Dziś rozstrzygnie się, kto wykona przepust w Parku Tysiąclecia. Wydział komunalny chojnickiego magistratu ma 100 tys. na ten cel. Projekt jest gotowy, a z przetargu zrezygnowano z uwagi na konieczność szybkiego odbioru wody z zalanych plant. Jak informowaliśmy w "Gazecie", kilka hektarów łąk pomiędzy Brzozową i Działkową także jest zalanych i tu w przepust w Brzozowej musi zainwestować Starostwo Powiatowe w Chojnicach. Prawdopodobnie powstanie on w tym roku i wówczas razem z nowym rurociągiem miejskim planty i łąki przed działkami "Przyszłość" będą zabezpieczone przez zalewaniem. - Komisja zdecyduje, która firma zbuduje nowy przepust nas Plantach i potrwa to 14 dni od wyboru - zapewnia burmistrz Arseniusz Finster.
Problemy z nadmiarem wody są także na ul. Długosza. Z pól woda spływa do piwnic. Wiosną będzie tam budowana kanalizacja sanitarna, ale bez deszczówki. Na razie musi wystarczyć dwieście metrów "drenarki", która może być założona w dwa tygodnie. Najpierw jednak właściciele posesji przy ul. Długosza muszą wyrazić zgodę na kopanie i układanie rur na swoich działkach.

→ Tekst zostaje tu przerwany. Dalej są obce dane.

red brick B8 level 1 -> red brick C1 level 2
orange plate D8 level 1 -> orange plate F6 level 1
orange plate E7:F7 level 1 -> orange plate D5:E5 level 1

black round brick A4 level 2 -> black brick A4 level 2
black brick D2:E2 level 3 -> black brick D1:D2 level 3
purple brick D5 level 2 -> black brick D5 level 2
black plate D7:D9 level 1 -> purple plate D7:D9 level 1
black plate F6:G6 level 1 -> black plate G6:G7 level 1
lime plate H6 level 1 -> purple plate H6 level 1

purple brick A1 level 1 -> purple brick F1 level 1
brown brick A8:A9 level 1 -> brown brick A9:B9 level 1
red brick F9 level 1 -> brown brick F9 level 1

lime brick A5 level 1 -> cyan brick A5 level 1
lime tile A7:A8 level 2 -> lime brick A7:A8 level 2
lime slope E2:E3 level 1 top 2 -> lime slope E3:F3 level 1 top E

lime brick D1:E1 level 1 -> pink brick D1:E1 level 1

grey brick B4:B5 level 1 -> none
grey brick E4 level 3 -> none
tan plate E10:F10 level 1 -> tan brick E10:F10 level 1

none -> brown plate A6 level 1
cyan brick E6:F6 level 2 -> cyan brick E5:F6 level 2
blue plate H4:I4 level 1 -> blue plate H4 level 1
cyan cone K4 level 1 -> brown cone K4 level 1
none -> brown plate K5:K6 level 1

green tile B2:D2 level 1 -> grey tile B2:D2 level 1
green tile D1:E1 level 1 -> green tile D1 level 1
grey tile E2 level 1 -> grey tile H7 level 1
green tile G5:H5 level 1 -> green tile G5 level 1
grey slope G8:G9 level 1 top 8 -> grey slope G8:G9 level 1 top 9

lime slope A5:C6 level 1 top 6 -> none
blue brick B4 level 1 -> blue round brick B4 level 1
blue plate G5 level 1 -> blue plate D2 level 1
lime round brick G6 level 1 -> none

Ostatnie ulewy pokazały, że na skrzyżowaniu Strzeleckiej i Bytowskiej woda tryska jak z fontanny. Tu też w najbliższym czasie wymienione zostanie 80 mb. kolektora o większej średnicy za 30 tys. zł.**
Odprowadzić i zapomnieć
Marietta Chojnacka

Poziom wody już opadł, ale nie tak dawno aby dotrzeć do posesji przy ul. Długosza trzeba było wykazać się akrobatycznymi umiejętnościami.
Przepusty, kolektory i drenaże to najpotrzebniejsze roboty na zalanych terenach. Jeśli znowu będą deszcze, to wąskie rury i pompy nie nadążą odbierać wody. Te inwestycje są szczególnie pilne na plantach i al. Brzozowej.